___ Excerpt provided ___
MLflow Integration¶

Integrate DTA provenance tracking with MLflow for complete ML experiment and data lineage.

Overview¶

MLflow is an open-source platform for managing the ML lifecycle, including experimentation, reproducibility, and deployment. By combining MLflow with DTA provenance metadata, you get:

Experiment tracking - Track ML experiments with full data provenance
Reproducibility - Link model runs to exact data versions
DTA compliance - Provenance metadata for regulatory requirements
Complete lineage - Know exactly which data was used for each model

Installation¶

# Install with MLflow support
pip install 'dta-provenance[mlflow]'

# Or install manually
pip install mlflow>=2.0

Quick Start¶

1. Set up MLflow tracking¶

# Use local tracking (default)
export MLFLOW_TRACKING_URI=file:./mlruns

# Or use remote tracking server
export MLFLOW_TRACKING_URI=http://mlflow-server:5000

2. Log provenance to MLflow¶

# Create your provenance metadata
cat > provenance.json <<EOF
{
  "source": {
    "datasetName": "Customer Churn Dataset Q1 2024",
    "providerName": "Internal CRM",
    "datasetUrl": "s3://data-bucket/customer-churn-q1.csv",
    "license": "Internal Use Only"
  },
  "provenance": {
    "dataGenerationMethod": "Exported from CRM system with SQL query",
    "dateDataGenerated": "2024-01-15T00:00:00Z",
    "dataType": "Tabular",
    "dataFormat": "CSV"
  },
  "use": {
    "intendedUse": "ML model training for churn prediction",
    "legalRightsToUse": "Internal use only",
    "sensitiveData": true,
    "sensitiveDataCategories": ["PII", "Behavioral"]
  }
}
EOF

# Log provenance to active MLflow run
# (requires an active MLflow run)
mlflow run start
dta-provenance mlflow-log --metadata provenance.json

3. Use in Python with MLflow¶

import mlflow
from pathlib import Path
from src.provenance import ProvenanceTracker, load_provenance_file
from src.integrations.mlflow_integration import MLflowProvenanceBridge

# Load provenance metadata
metadata = load_provenance_file(Path('provenance.json'))

# Initialize bridge
bridge = MLflowProvenanceBridge(Path('.'))
___
→ What to work on
Carry on the MLflow integration guide from its last line, "bridge = MLflowProvenanceBridge(Path('.'))". The material after the MLflow integration guide stands on its own and is not part of it.
___ Entries supplied ___
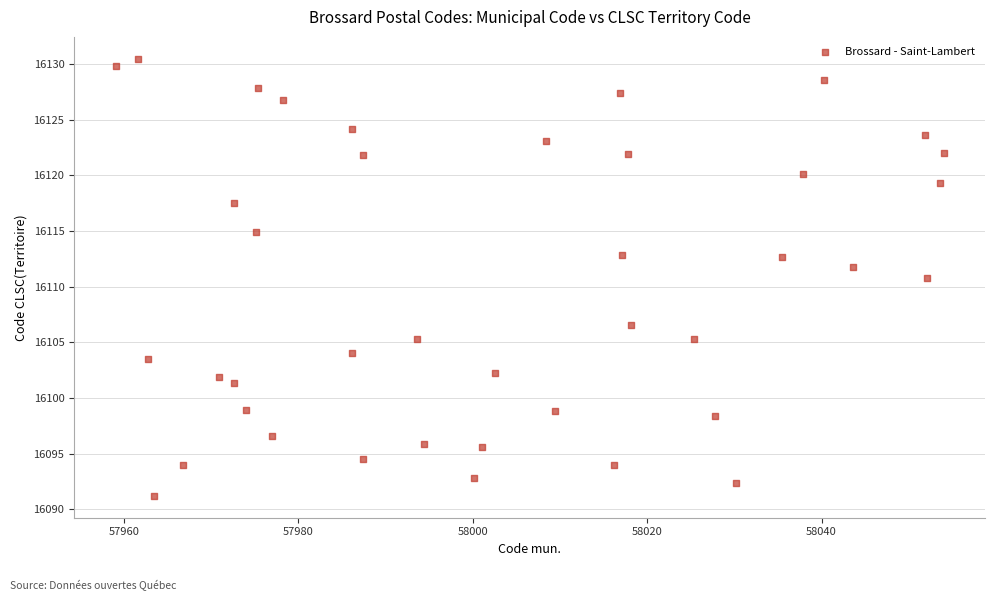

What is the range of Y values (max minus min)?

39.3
___
___ Entries supplied ___
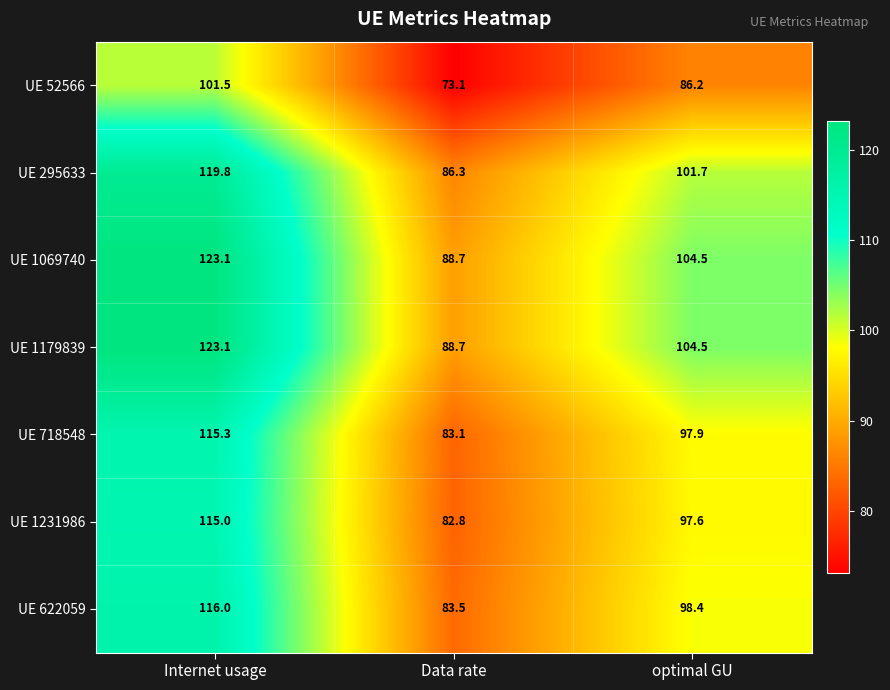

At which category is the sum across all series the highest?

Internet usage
___
→ Response area
tracker = ProvenanceTracker(Path('.'))

# Start MLflow run with provenance tracking
with mlflow.start_run(run_name='churn-model-v1'):
    # Train model
    model = train_model(data)

    # Log model metrics
    mlflow.log_metric('accuracy', 0.95)
    mlflow.log_metric('f1_score', 0.92)

    # Create Git commit with MLflow tracking
    commit_hash, run_id = bridge.commit_with_mlflow_tracking(
        file_paths=[Path('data/training_data.csv')],
        metadata=metadata.to_dict(),
        message='Training data for churn model v1',
        tracker=tracker,
        experiment_name='churn-prediction'
    )

    print(f"Git commit: {commit_hash}")
    print(f"MLflow run: {run_id}")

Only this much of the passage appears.